TCP Head-of-Line Blocking: HTTP/2's Fundamental Limitation
HTTP/2 solved head-of-line blocking at the HTTP layer through multiplexing, but it introduced a new, arguably worse form of HOL blocking at the TCP layer. This single limitation motivated the development of HTTP/3 and QUIC.
TCP is a reliable, in-order byte stream. When a TCP segment is lost, the operating system's TCP stack buffers all subsequently received segments until the lost one is retransmitted and arrives. This is by design — TCP guarantees in-order delivery to the application. But for HTTP/2, this behavior is catastrophic.
Consider an HTTP/2 connection carrying 10 multiplexed streams. Frames from all 10 streams are interleaved in the TCP byte stream. If a single TCP segment is lost — containing perhaps a fragment of stream 3's DATA frame — all 10 streams are blocked. Streams 1, 2, 4 through 10 have complete, ready-to-process data sitting in the kernel's receive buffer, but the application cannot read any of it until stream 3's lost segment is retransmitted and received. This retransmission takes at minimum one RTT.
On a clean, low-loss connection (like a wired network), this rarely matters. But on a lossy connection with 1-2% packet loss (typical for mobile networks), HTTP/2 can be slower than HTTP/1.1. With 6 separate HTTP/1.1 connections, a lost packet only blocks 1 of the 6 connections — the other 5 continue unaffected. With HTTP/2's single connection, one lost packet blocks everything.

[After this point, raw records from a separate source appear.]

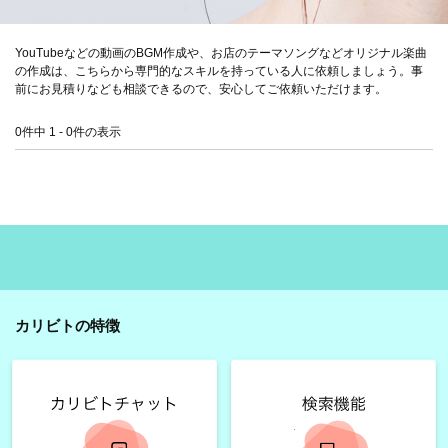
YouTubeなどの動画のBGM作成や、お店のテーマソングなどオリジナル楽曲
の作成は、こちらから専門的なスキルを持っている人に依頼しましょう。事
前にお見積りなども相談できるので、安心してご依頼いただけます。
0件中 1 - 0件の表示
カリビトの特徴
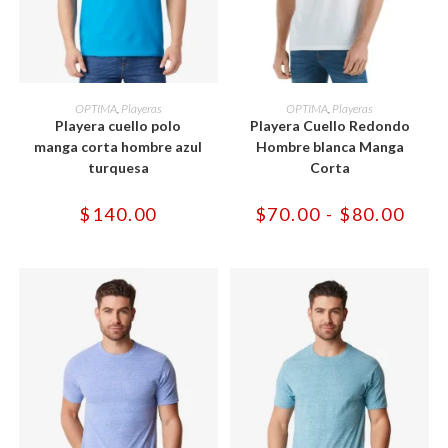
Este
Este
producto
producto
SELECCIONAR OPCIONES
SELECCIONAR OPCIONES
OPTIMA
,
Playeras
OPTIMA
,
Playeras
tiene
tiene
Playera cuello polo
Playera Cuello Redondo
múltiples
múltiples
variantes.
variantes.
manga corta hombre azul
Hombre blanca Manga
Las
Las
turquesa
Corta
opciones
opciones
se
se
pueden
pueden
Rang
$
140.00
$
70.00
-
$
80.00
elegir
elegir
de
en
en
preci
la
la
desd
página
página
$70.
de
de
hast
producto
producto
$80.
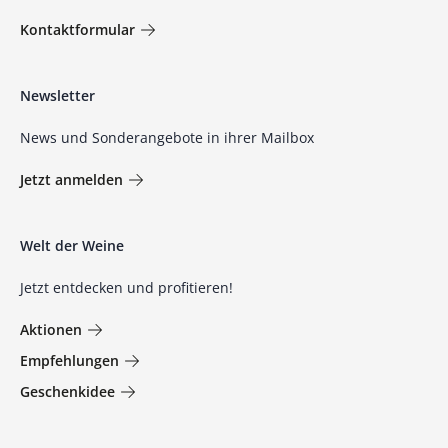
Kontaktformular
Newsletter
News und Sonderangebote in ihrer Mailbox
Jetzt anmelden
Welt der Weine
Jetzt entdecken und profitieren!
Aktionen
Empfehlungen
Geschenkidee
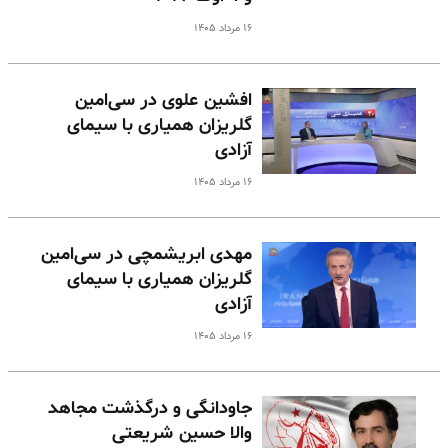
۱۶ مرداد ۱۴۰۵
افشین علوی در سی‌امین
گلریزان همیاری با سیمای
آزادی
۱۶ مرداد ۱۴۰۵
مهدی ابریشمچی در سی‌امین
گلریزان همیاری با سیمای
آزادی
۱۶ مرداد ۱۴۰۵
جاودانگی و درگذشت مجاهد
والا حسین شریعتی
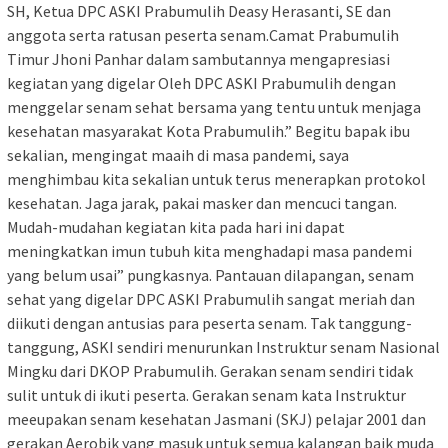
SH, Ketua DPC ASKI Prabumulih Deasy Herasanti, SE dan
anggota serta ratusan peserta senam.Camat Prabumulih
Timur Jhoni Panhar dalam sambutannya mengapresiasi
kegiatan yang digelar Oleh DPC ASKI Prabumulih dengan
menggelar senam sehat bersama yang tentu untuk menjaga
kesehatan masyarakat Kota Prabumulih.” Begitu bapak ibu
sekalian, mengingat maaih di masa pandemi, saya
menghimbau kita sekalian untuk terus menerapkan protokol
kesehatan. Jaga jarak, pakai masker dan mencuci tangan.
Mudah-mudahan kegiatan kita pada hari ini dapat
meningkatkan imun tubuh kita menghadapi masa pandemi
yang belum usai” pungkasnya. Pantauan dilapangan, senam
sehat yang digelar DPC ASKI Prabumulih sangat meriah dan
diikuti dengan antusias para peserta senam. Tak tanggung-
tanggung, ASKI sendiri menurunkan Instruktur senam Nasional
Mingku dari DKOP Prabumulih. Gerakan senam sendiri tidak
sulit untuk di ikuti peserta. Gerakan senam kata Instruktur
meeupakan senam kesehatan Jasmani (SKJ) pelajar 2001 dan
gerakan Aerobik yang masuk untuk semua kalangan baik muda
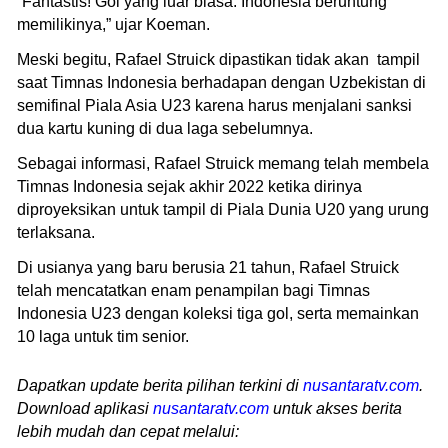
“Fantastis! Gol yang luar biasa. Indonesia beruntung
memilikinya,” ujar Koeman.
Meski begitu, Rafael Struick dipastikan tidak akan tampil
saat Timnas Indonesia berhadapan dengan Uzbekistan di
semifinal Piala Asia U23 karena harus menjalani sanksi
dua kartu kuning di dua laga sebelumnya.
Sebagai informasi, Rafael Struick memang telah membela
Timnas Indonesia sejak akhir 2022 ketika dirinya
diproyeksikan untuk tampil di Piala Dunia U20 yang urung
terlaksana.
Di usianya yang baru berusia 21 tahun, Rafael Struick
telah mencatatkan enam penampilan bagi Timnas
Indonesia U23 dengan koleksi tiga gol, serta memainkan
10 laga untuk tim senior.
Dapatkan update berita pilihan terkini di
nusantaratv.com
.
Download aplikasi
nusantaratv.com
untuk akses berita
lebih mudah dan cepat melalui:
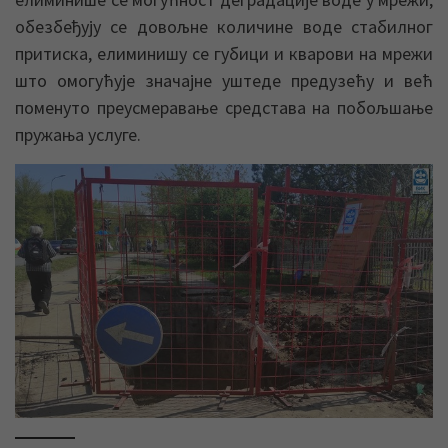
обезбеђују се довољне количине воде стабилног
притиска, елиминишу се губици и кварови на мрежи
што омогућује значајне уштеде предузећу и већ
поменуто преусмеравање средстава на побољшање
пружања услуге.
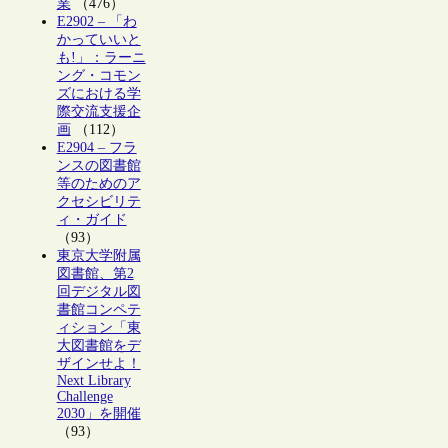
業
（476）
E2902 – 「わ
かっていいと
も!」：ラーニ
ング・コモン
ズにおける学
際交流支援企
画
（112）
E2904 – フラ
ンスの図書館
等のためのア
クセシビリテ
ィ・ガイド
（93）
東京大学附属
図書館、第2
回デジタル図
書館コンペテ
ィション「東
大図書館をデ
ザインせよ！
Next Library
Challenge
2030」を開催
（93）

This is not a flaw in HTTP/2's design per se — it is an inherent limitation of building a multiplexed protocol on top of TCP. The only solution is to replace TCP itself, which is exactly what QUIC does. QUIC runs over UDP and implements its own reliable delivery with per-stream ordering. A lost QUIC packet only blocks the stream it belongs to; other streams continue unimpeded. This was the primary motivation for HTTP/3.
HTTP/2 in Practice
HTTP/2 adoption has been widespread. As of 2025, over 60% of all websites support HTTP/2, and all major browsers, web servers, and CDNs support it. The protocol has been particularly impactful for:
- API traffic — Multiplexing benefits applications making many concurrent API calls (e.g., GraphQL over HTTP/2, microservice communication).
- gRPC — Google's RPC framework is built on HTTP/2, using its multiplexing for concurrent RPCs and its framing for message serialization.

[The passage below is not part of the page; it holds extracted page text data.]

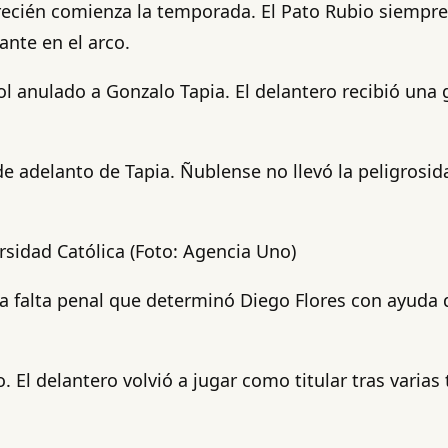
 recién comienza la temporada. El Pato Rubio siempre
nte en el arco.
l anulado a Gonzalo Tapia. El delantero recibió una g
de adelanto de Tapia. Ñublense no llevó la peligrosida
rsidad Católica (Foto: Agencia Uno)
na falta penal que determinó Diego Flores con ayuda 
. El delantero volvió a jugar como titular tras varia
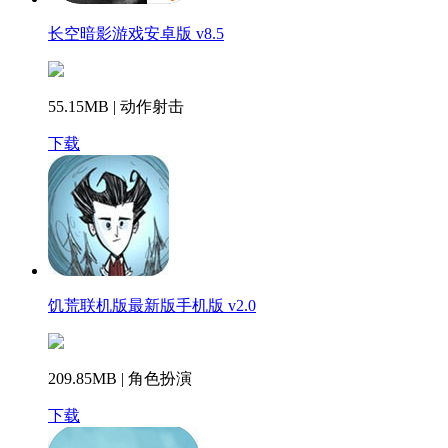
长空暗影游戏安卓版 v8.5
55.15MB | 动作射击
下载
饥荒联机版最新版手机版 v2.0
209.85MB | 角色扮演
下载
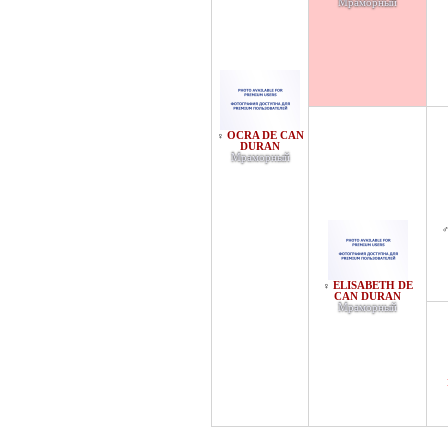
Мраморный
OCRA DE CAN
♀
DURAN
Мраморный
ELISABETH DE
♀
CAN DURAN
Мраморный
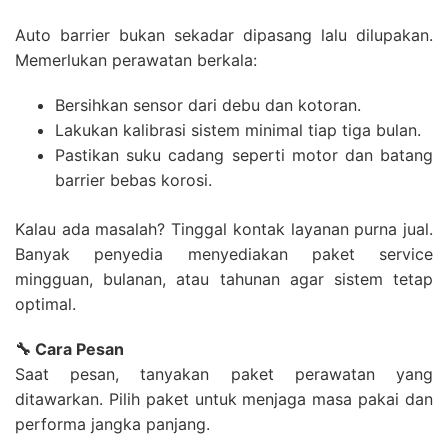
Auto barrier bukan sekadar dipasang lalu dilupakan.
Memerlukan perawatan berkala:
Bersihkan sensor dari debu dan kotoran.
Lakukan kalibrasi sistem minimal tiap tiga bulan.
Pastikan suku cadang seperti motor dan batang
barrier bebas korosi.
Kalau ada masalah? Tinggal kontak layanan purna jual.
Banyak penyedia menyediakan paket service
mingguan, bulanan, atau tahunan agar sistem tetap
optimal.
🔧 Cara Pesan
Saat pesan, tanyakan paket perawatan yang
ditawarkan. Pilih paket untuk menjaga masa pakai dan
performa jangka panjang.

- Server-sent events — Long-lived streams for real-time updates work naturally within HTTP/2's multiplexing model.
- CDNs — Content delivery networks were early adopters, as HTTP/2 reduces connection overhead between edge servers and origin servers.
Web developers can largely treat HTTP/2 as a transparent upgrade — existing applications work without modification. However, some HTTP/1.1-era optimizations should be reconsidered:
- Stop domain sharding. It is counterproductive with HTTP/2 because it prevents multiplexing and forces multiple connections.
- Stop spriting and concatenation. Granular resources are better with HTTP/2 because they can be individually cached and loaded on demand.
- Use HTTP/2 connection coalescing. If multiple hostnames resolve to the same IP and share a TLS certificate, the browser can reuse a single HTTP/2 connection for all of them.
From HTTP/2 to HTTP/3
HTTP/2 was a massive step forward from HTTP/1.1, but the TCP head-of-line blocking problem and the inability to migrate connections between networks (e.g., switching from Wi-Fi to cellular) motivated the next evolution. HTTP/3 replaces TCP with the QUIC transport protocol, which runs over UDP and provides per-stream reliable delivery, built-in TLS 1.3 encryption, and connection migration. HTTP/3 also replaces HPACK with QPACK, a header compression scheme adapted for QUIC's out-of-order delivery model.
HTTP/2 remains the workhorse of the web, and understanding its framing layer, multiplexing model, and flow control mechanisms provides the foundation for understanding both gRPC (which builds directly on HTTP/2) and HTTP/3 (which adopted HTTP/2's concepts while solving its transport-layer limitations). The protocol's design decisions — binary framing, stream multiplexing, header compression, and advisory priorities — represent the state of the art in application-layer protocol design, even as the transport layer beneath it continues to evolve.